(Work instruction) Wherever the word "estilo" appears in the entries, copy the whole line.

(Items listed in a dataset)
------------------------------------------------------------------------

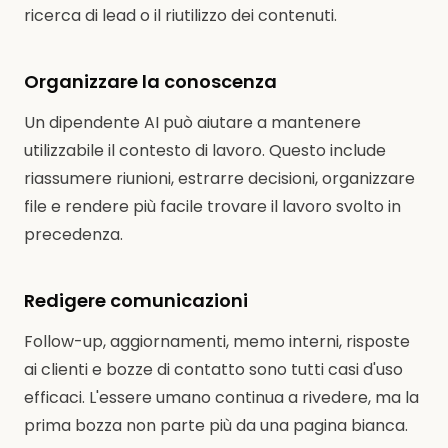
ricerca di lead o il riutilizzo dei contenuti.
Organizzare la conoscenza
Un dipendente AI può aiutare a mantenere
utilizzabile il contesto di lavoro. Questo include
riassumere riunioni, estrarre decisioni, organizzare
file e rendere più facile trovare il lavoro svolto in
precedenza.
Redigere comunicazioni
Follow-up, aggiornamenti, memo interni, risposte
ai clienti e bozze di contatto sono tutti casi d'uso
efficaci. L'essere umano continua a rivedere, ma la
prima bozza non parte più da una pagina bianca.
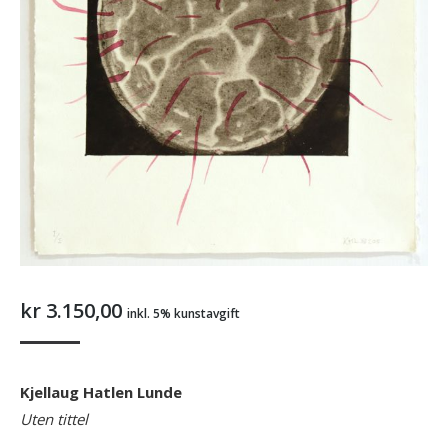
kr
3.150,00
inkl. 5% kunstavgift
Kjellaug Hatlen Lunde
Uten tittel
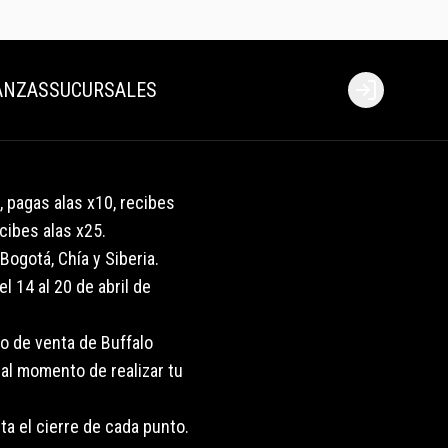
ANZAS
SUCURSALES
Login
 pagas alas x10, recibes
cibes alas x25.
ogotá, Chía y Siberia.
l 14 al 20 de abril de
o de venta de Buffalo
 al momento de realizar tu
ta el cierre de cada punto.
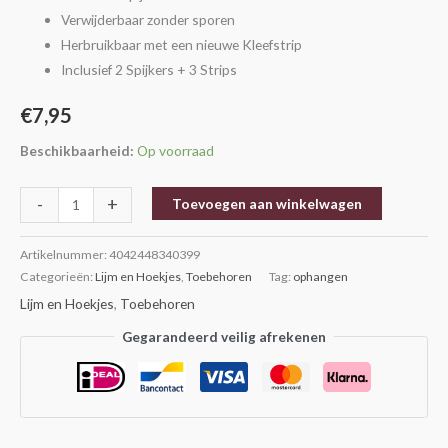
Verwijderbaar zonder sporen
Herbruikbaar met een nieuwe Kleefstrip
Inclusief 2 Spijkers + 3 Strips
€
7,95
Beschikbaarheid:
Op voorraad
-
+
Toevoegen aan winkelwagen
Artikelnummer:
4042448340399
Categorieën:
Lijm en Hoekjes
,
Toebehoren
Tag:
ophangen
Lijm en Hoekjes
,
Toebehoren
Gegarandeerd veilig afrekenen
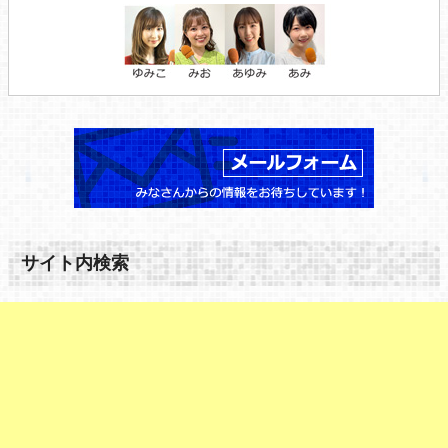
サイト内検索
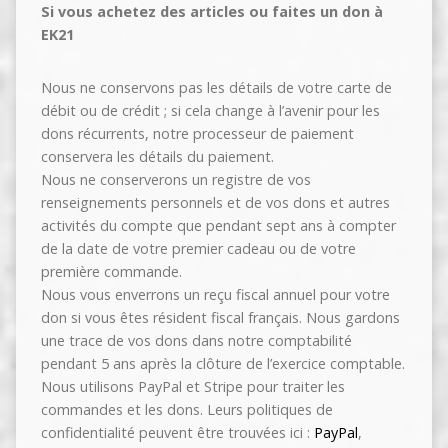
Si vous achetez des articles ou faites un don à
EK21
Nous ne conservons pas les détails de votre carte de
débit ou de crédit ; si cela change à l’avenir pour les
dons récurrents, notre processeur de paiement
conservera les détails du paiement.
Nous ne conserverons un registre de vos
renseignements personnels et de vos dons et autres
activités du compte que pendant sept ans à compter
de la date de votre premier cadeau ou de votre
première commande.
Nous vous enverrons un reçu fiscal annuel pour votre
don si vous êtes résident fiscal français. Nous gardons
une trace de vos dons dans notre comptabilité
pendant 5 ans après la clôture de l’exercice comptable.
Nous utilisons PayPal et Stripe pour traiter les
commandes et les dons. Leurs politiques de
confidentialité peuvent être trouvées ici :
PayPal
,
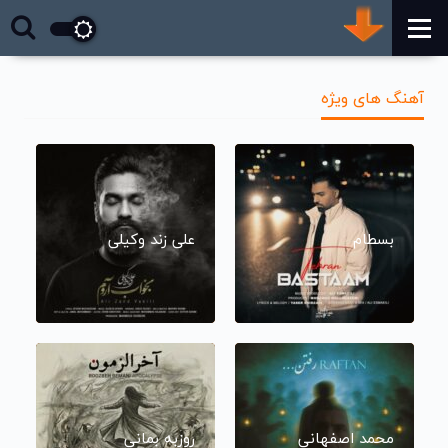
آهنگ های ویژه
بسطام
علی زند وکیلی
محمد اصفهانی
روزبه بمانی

------------------------------------------------------------------------

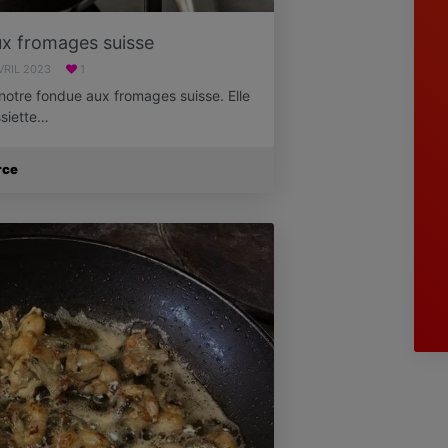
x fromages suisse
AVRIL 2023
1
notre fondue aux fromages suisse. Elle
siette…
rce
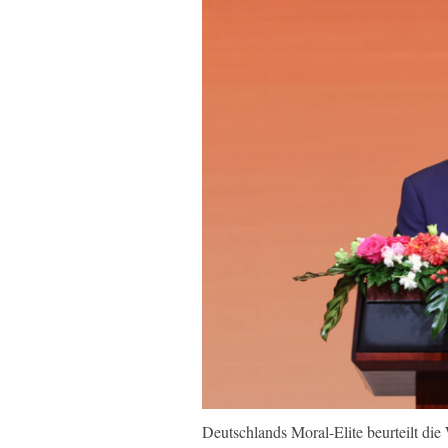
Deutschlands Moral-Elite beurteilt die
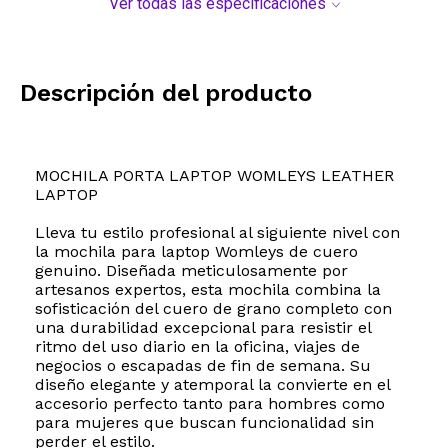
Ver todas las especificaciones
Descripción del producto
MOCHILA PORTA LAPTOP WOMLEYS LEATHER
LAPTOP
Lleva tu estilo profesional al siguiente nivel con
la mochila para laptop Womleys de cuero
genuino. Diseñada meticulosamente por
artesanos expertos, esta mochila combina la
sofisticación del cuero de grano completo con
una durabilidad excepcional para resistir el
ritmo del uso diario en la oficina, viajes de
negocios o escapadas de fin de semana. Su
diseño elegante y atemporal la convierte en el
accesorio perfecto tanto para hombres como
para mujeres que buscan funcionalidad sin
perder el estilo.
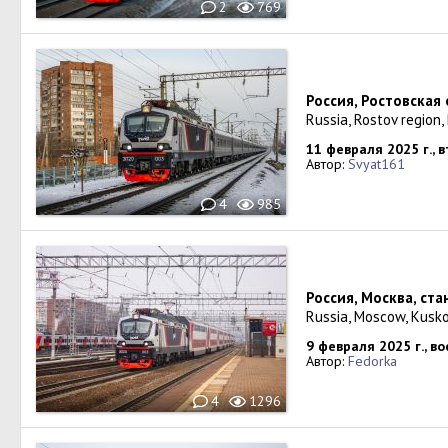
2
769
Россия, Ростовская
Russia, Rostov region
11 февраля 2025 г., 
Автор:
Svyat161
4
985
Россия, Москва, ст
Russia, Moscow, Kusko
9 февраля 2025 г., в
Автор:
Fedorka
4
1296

------------------------------------------------------------------------

(Result of this task)
Lleva tu estilo profesional al siguiente nivel con
perder el estilo.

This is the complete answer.